3匹の獣は互いを締めつけあい、ビクンビクンと腰を揺らしあっていた。
そのままアキラもヒカルも意識をなくした。
社はアキラからズルリと抜け出ると、ハァハァと荒い呼吸を繰り返していたが、やがて
深い眠りに引き込まれていった。


(24)
ヒヤッとして目が覚めた。寝返りを打とうとして、あやうくベッドから転げ落ちそうに
なった。一瞬、自分がどこにいるのかわからず、首を巡らした。分厚いカーテンの隙間
から昇り始めたばかりの朝日が洩れ、自分たちの体をほの赤く照らしていた。
昨夜のことを思い出し、恥ずかしくなった。なぜあんなことになってしまったの
だろう……。わからなかった。いや、自分の心の奥底にあった願望が、機会を得て
強引に実現させたのだと本当はわかっていた。自分はアキラを抱きたかったのだ。

中学に入った頃、若手棋士から手ほどきを受けた。男は自分を、時に愛玩するように、
時に虐ぶるように抱いた。その期間はしばらくして終わった。自分の手が上がるにつれ、
定石を追うのがやっとのその棋士とは疎遠になったからだ。その後、男との行為に
ふけることはなかった。女は自然に寄ってきた。いずれにせよ特別、執着するほどの
ことではなかった。才能を映した、対局者を射抜く鋭い瞳を持つコイツを抱いてみたい、
という密かな願望を除いて。

昨夜の様々な痴態をみじんも感じさせず、静かな表情で眠るアキラの横顔を見て、コイツ
を仕込んだのは誰だろうと社はボンヤリ考えた。
鋭く誇り高いこの瞳を、その男はどうやって手なずけたのだろう。どうやって従わせる
ことができたのだろう。その男と別れたのは、宝物のように腕に抱く進藤のせいだった
のか。進藤、オレの5の五に天元で応えた同い年の棋士。その身を守るためなら自分を
投げ出しても構わないほどに、コイツにとっては大事なものなのか。
囲碁だけしか知らないと思っていたコイツの中にも、それ以外の感情が渦巻き、獣が
潜んでいた。取り澄ました表情の陰のその獣を、オレは昨夜手にした。この腕に抱き、
思うさま突き、欲望を遂げた。だが、穏やかな寝顔を見ていると、それはすべて幻
だったとさえ思えてくる。その獣を捕らえる日はまたやってくるだろうか。
次は対局場で会いたい、と社は思った。蔽い隠されたなにもかも、盤面は語ることが
できるのだろうか。


(25)
体の節々が痛い。成人していないとはいえ、男3人にセミダブルは狭すぎる。
社は静かに体をズラすと、ベッド脇の細い通路を抜けて、自分のベッドとの間に立った。
しばらく2人の眠る姿を眺めていた。

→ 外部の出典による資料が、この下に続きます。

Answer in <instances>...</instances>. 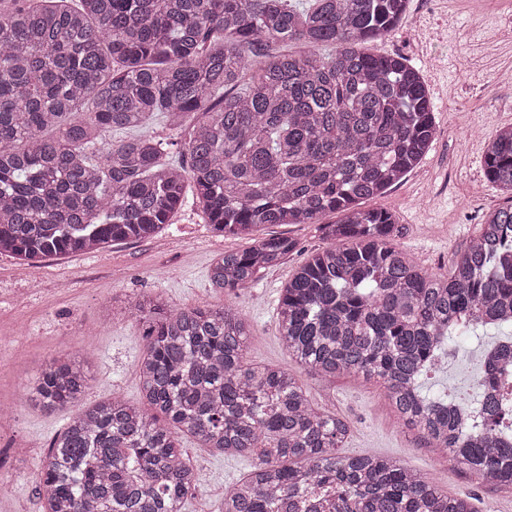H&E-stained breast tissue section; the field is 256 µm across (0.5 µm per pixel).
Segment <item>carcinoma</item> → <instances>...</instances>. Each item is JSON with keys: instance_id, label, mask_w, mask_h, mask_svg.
<instances>
[{"instance_id": "obj_1", "label": "carcinoma", "mask_w": 512, "mask_h": 512, "mask_svg": "<svg viewBox=\"0 0 512 512\" xmlns=\"http://www.w3.org/2000/svg\"><path fill=\"white\" fill-rule=\"evenodd\" d=\"M0 254L29 264L156 235L192 184L220 235L318 224L313 253L277 305L279 340L317 375L378 379L405 425L484 482L512 486V411L485 371L467 427L422 377L472 315L512 316V126L488 141L486 179L511 193L475 237L429 274L396 245L393 213L365 208L416 167L438 128L406 57L365 45L389 36L410 0H0ZM295 41L298 54L271 50ZM92 108L84 110L85 102ZM187 116L188 165L142 132ZM334 214L337 221L321 220ZM217 256L213 288L250 287L296 249L254 236ZM142 404L85 409L87 361L46 360L25 388L46 410L76 408L38 478L48 512H182L197 476L180 438L253 459L221 512H477L389 457L341 456L347 422L315 407L286 369L247 359L236 307L179 308L139 294Z\"/></svg>"}]
</instances>
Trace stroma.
<instances>
[{"label":"stroma","mask_w":512,"mask_h":512,"mask_svg":"<svg viewBox=\"0 0 512 512\" xmlns=\"http://www.w3.org/2000/svg\"><path fill=\"white\" fill-rule=\"evenodd\" d=\"M369 48L402 54L422 73L438 126L422 162L372 204L404 224L396 244L413 262L430 273H447L451 252L465 248L483 215L503 200L485 178L484 155L488 136L512 126V7L502 0H410L398 30ZM267 231L295 240L296 251L252 287L231 295L213 291L210 264L219 253L244 249L248 242L213 234L191 193L170 225L150 240L117 242L101 253L54 257L36 266L0 255L1 282L18 287L36 276L44 282L19 315L24 330L12 329L18 317L12 311L0 313V400L12 410L10 439L24 449L0 472V512H46L36 491L41 461L72 411L47 412L25 400L24 387L45 360L70 352L88 361L83 405L116 390L139 403L142 328L117 313L105 317L103 309L142 291L161 293L176 307L235 305L252 326L249 358L293 371L315 404L347 421L350 432L340 455L390 457L430 477L448 495L474 497L480 512H512L511 487L482 482L404 425L379 381L315 375L288 356L278 338V297L296 267L329 241L315 224H275ZM451 344L456 360L425 384L466 403L477 394L478 340L467 334ZM182 446L204 474L182 512H218L217 490L245 477L251 457L212 451L187 437Z\"/></svg>","instance_id":"35a3bbf8"}]
</instances>
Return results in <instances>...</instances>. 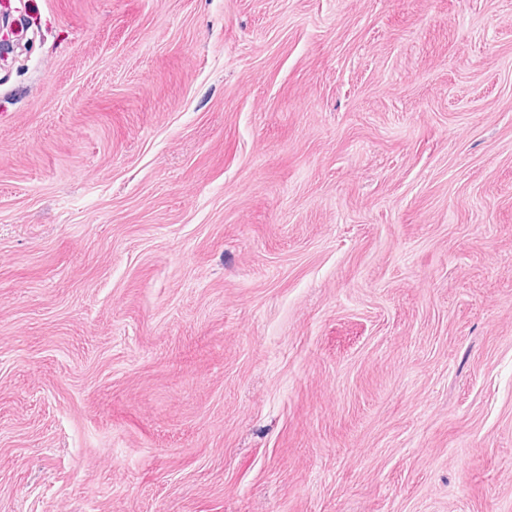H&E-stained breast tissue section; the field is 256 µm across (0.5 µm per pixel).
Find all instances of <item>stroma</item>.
I'll return each mask as SVG.
<instances>
[{
  "label": "stroma",
  "instance_id": "1",
  "mask_svg": "<svg viewBox=\"0 0 512 512\" xmlns=\"http://www.w3.org/2000/svg\"><path fill=\"white\" fill-rule=\"evenodd\" d=\"M0 512H512V0H0Z\"/></svg>",
  "mask_w": 512,
  "mask_h": 512
}]
</instances>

才能が互いを惹きつけあったということか。
昨夜、3人はひとつだった。同い年のオレは、昨夜のようにコイツらとわたりあうことが
できるだろうか…。疑問が胸をよぎった。いや、必ず並び立ってみせる。新たな決意を
胸に宿すと、社はしどけない姿で頬を寄せて眠る2人にそっと羽布団を掛けた。
「北斗杯は勝つで。……その前に、もうひと寝入りしとかんとな…」
独り言ちると、床に落ちた浴衣の一枚を身に着け、社はベッドに潜りこんだ。
その時、腕からふわりと甘い香りが立ち昇った。
「……ジャスミン…、ジャスミン言うてたんや、あの花……」
清楚なたたずまいからは想像できない、官能を誘う甘やかな香りを放つ白い花を
思い浮かべると、社は再び眠りに落ちていった。